As I learn to find the sacred in the silence.


  1. Silence Speaks When Words Can't. That is a saying to remember.

    People who are close, such as spouses, parents and their kids, and good friends, can appreciate that silence.

    Silence is also an important spiritual discipline. The desert fathers practiced it for hours at a time. I've not been able to do that!

    Silence can be very appropriate when bringing a child home from the hospital. It is time for thinking, feeling, and even receiving healing.

    I hope your son's health continues to improve and stabilize. Is this something he will eventually outgrow? Is there treatment for it?

    Praying for you all.

    And, I can tell you have an interest in words. I did as far back as elementary school as well. I used to keep little pads to write down words I heard or read so I could look them up later.

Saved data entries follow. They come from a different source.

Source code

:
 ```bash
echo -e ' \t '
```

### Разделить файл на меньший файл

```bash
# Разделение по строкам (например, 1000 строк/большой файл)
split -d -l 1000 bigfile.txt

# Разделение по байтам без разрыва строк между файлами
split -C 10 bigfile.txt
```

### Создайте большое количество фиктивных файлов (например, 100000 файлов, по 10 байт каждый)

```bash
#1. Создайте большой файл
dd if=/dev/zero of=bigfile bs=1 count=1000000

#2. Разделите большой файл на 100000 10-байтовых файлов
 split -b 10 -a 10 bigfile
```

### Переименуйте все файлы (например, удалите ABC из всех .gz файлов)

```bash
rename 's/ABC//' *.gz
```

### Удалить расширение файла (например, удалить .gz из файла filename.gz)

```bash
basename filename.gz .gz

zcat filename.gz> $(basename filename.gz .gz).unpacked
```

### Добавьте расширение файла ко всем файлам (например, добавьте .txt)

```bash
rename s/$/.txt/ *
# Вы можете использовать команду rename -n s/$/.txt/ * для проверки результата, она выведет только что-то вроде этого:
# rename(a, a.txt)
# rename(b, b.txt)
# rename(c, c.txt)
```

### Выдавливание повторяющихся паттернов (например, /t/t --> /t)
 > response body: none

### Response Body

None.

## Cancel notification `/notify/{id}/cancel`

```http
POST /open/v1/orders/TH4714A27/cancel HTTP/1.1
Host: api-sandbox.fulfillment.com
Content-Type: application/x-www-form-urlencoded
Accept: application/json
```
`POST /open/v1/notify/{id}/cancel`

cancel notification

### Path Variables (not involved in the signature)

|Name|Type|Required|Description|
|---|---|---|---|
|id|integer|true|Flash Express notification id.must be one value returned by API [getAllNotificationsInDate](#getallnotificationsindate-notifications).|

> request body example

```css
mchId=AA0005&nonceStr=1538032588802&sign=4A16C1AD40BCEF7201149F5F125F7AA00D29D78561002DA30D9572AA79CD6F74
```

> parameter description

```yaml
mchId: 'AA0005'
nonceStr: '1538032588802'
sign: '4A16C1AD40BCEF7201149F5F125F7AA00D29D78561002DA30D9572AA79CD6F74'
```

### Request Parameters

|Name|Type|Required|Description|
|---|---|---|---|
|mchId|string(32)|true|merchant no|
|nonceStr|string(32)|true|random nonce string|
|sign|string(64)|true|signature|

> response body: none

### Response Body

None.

  2. Thank you Warren. Your words always speak truth and encouragement.

    And yes, we have an excellent treatment plan for our son to follow, given from an expert in this field (the specialist we saw in Wisconsin who has worked with thousands of CVS sufferers around the world and has dedicated his life to the research and treatment of this illness)...our problem exists in getting the ERs/hospitals to follow this protocol. Right when we thought we had all our ducks in a row for this, our insurance changed, and with that so did the doctors/hospitals who have helped fine-tune this treatment.

    And yes, CVS is something that many children outgrow. If this happens, it usually develops into migraines (since CVS is believed to be born out of the migraine family). I have always believed, and fervently pray that my son will outgrow this.

    I can relate to your love of words from an early age on...before I could read I remember making a promise to myself that when I did learn to read, I would read every single word in front of credits and all! I've always had a feracious appetite for words.